* [Record set]:
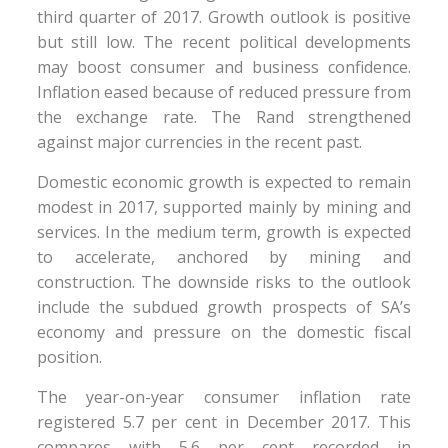
third quarter of 2017. Growth outlook is positive
but still low. The recent political developments
may boost consumer and business confidence.
Inflation eased because of reduced pressure from
the exchange rate. The Rand strengthened
against major currencies in the recent past.
Domestic economic growth is expected to remain
modest in 2017, supported mainly by mining and
services. In the medium term, growth is expected
to accelerate, anchored by mining and
construction. The downside risks to the outlook
include the subdued growth prospects of SA’s
economy and pressure on the domestic fiscal
position.
The year-on-year consumer inflation rate
registered 5.7 per cent in December 2017. This
compares with 5.6 per cent recorded in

* [Brief]:
Write down, word for word, the lines above from the one containing "Inflation eased because" through the one containing "modest in 2017, supported", both ends included.

* [Solution for this problem]:
Inflation eased because of reduced pressure from
the exchange rate. The Rand strengthened
against major currencies in the recent past.
Domestic economic growth is expected to remain
modest in 2017, supported mainly by mining and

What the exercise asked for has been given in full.